▶ _WHAT YOU HAVE TO DO_
Retype, exactly as they appear below, the lines between the line holding "left elbow: (476, 375)" and the line holding "nose: (825, 258)", both ends included.

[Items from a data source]
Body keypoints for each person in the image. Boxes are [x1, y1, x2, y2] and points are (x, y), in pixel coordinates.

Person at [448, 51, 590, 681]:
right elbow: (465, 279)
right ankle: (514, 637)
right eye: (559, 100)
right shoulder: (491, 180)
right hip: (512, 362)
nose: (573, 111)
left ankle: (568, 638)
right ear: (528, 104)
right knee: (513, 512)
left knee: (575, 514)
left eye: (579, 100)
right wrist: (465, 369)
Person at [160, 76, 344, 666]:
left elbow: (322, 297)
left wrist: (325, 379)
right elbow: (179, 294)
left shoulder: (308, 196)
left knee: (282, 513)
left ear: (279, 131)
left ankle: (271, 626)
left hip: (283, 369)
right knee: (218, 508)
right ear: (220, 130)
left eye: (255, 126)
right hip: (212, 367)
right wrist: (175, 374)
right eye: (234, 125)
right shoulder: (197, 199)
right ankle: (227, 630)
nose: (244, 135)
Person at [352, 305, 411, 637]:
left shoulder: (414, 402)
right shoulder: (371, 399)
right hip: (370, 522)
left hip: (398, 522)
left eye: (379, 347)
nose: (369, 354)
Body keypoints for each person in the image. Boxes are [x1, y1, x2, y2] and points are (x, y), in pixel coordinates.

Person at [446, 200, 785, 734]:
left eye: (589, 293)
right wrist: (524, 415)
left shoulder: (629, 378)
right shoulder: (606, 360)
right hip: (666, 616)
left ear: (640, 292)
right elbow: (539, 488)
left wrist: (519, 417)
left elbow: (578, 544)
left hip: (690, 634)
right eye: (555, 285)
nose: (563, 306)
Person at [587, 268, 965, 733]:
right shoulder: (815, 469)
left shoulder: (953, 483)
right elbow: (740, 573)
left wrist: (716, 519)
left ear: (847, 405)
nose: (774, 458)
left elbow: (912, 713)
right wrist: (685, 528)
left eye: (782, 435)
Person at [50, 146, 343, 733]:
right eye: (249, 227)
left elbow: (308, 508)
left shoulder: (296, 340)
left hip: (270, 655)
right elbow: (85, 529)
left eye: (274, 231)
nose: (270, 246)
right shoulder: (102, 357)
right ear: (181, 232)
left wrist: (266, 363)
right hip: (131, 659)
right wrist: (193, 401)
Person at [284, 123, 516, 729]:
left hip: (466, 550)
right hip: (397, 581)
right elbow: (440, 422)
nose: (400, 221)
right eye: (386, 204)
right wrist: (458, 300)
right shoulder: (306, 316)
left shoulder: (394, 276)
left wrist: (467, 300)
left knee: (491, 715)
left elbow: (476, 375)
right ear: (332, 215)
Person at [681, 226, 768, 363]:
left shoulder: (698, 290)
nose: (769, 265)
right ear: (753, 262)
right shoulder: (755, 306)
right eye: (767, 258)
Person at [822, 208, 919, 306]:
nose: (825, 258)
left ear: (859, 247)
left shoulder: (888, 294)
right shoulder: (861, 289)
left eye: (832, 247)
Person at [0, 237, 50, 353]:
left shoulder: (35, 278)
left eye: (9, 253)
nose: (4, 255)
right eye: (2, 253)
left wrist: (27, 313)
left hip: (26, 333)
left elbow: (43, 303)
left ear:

▶ _SOLUTION TO THE PROBLEM_
left elbow: (476, 375)
right ear: (332, 215)
Person at [681, 226, 768, 363]:
left shoulder: (698, 290)
nose: (769, 265)
right ear: (753, 262)
right shoulder: (755, 306)
right eye: (767, 258)
Person at [822, 208, 919, 306]:
nose: (825, 258)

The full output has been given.